Start of Block

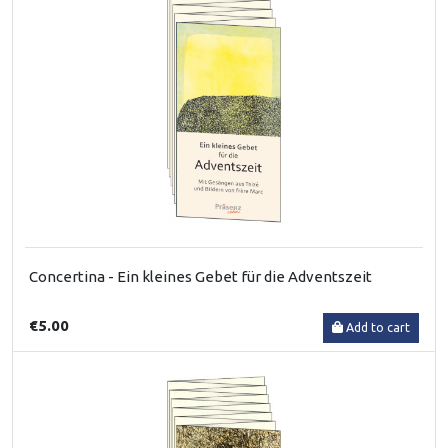
Concertina - Ein kleines Gebet für die Adventszeit
€5.00
Add to cart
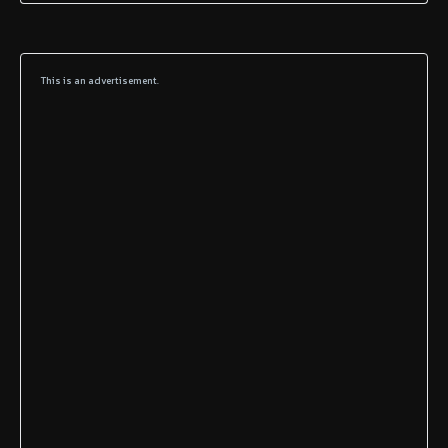
This is an advertisement.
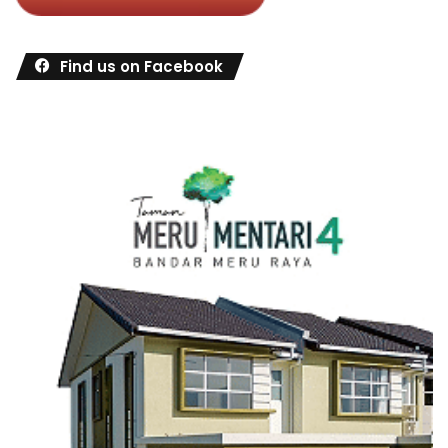
Find us on Facebook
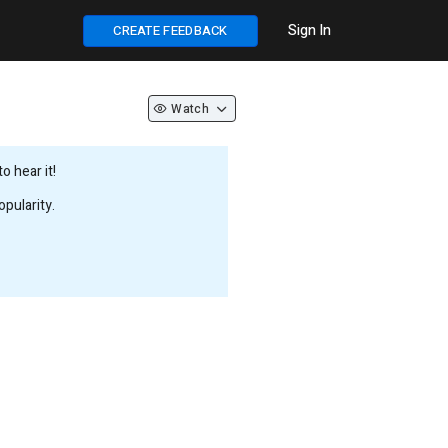
Sign In
CREATE FEEDBACK
Watch
 hear it!
pularity.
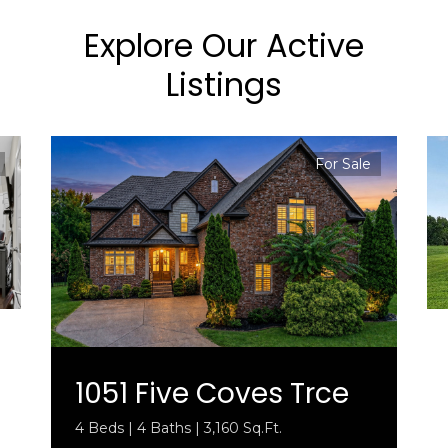
Explore Our Active
Listings
For Sale
1051 Five Coves Trce
4 Beds | 4 Baths | 3,160 Sq.Ft.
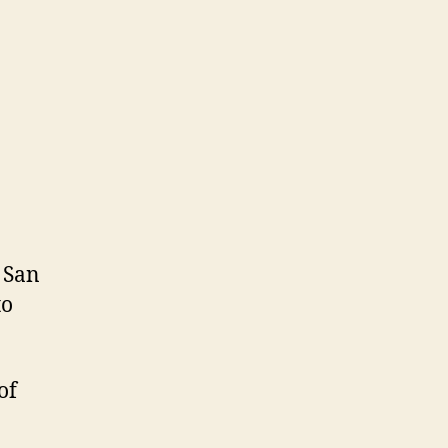
 San
to
of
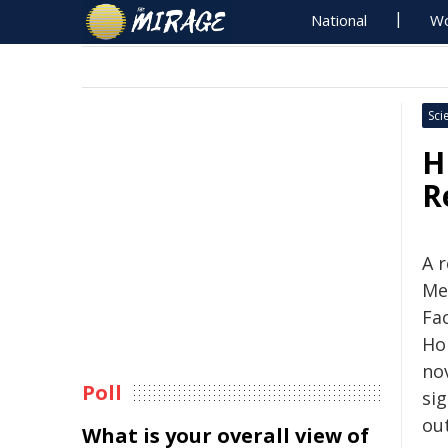
National
Wo
Sci
H
R
A 
Med
Fac
Ho
no
Poll
si
ou
What is your overall view of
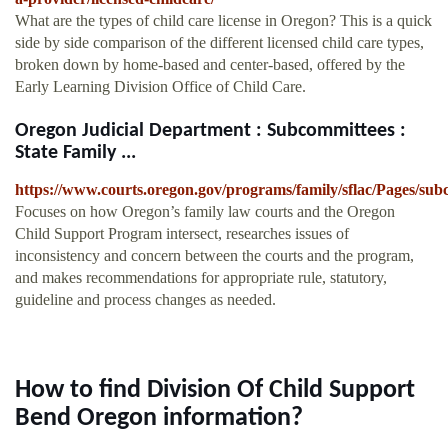
What are the types of child care license in Oregon? This is a quick
side by side comparison of the different licensed child care types,
broken down by home-based and center-based, offered by the
Early Learning Division Office of Child Care.
Oregon Judicial Department : Subcommittees :
State Family ...
https://www.courts.oregon.gov/programs/family/sflac/Pages/sub
Focuses on how Oregon’s family law courts and the Oregon
Child Support Program intersect, researches issues of
inconsistency and concern between the courts and the program,
and makes recommendations for appropriate rule, statutory,
guideline and process changes as needed.
How to find Division Of Child Support
Bend Oregon information?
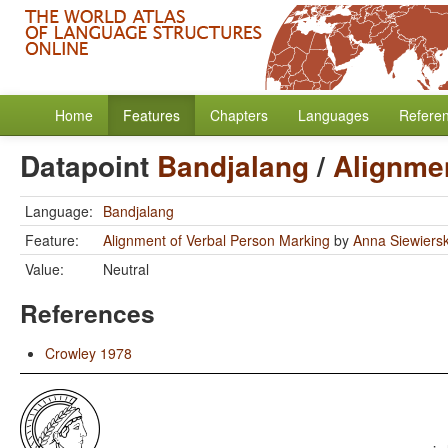
Home
Features
Chapters
Languages
Refere
Datapoint
Bandjalang
/
Alignmen
Language:
Bandjalang
Feature:
Alignment of Verbal Person Marking
by
Anna Siewiers
Value:
Neutral
References
Crowley 1978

End of Block

## YOUR INSTRUCTIONS
Whenever a line of the records holds the string "types", pick it out and copy it.

## SOLUTION
What are the types of child care license in Oregon? This is a quick
side by side comparison of the different licensed child care types,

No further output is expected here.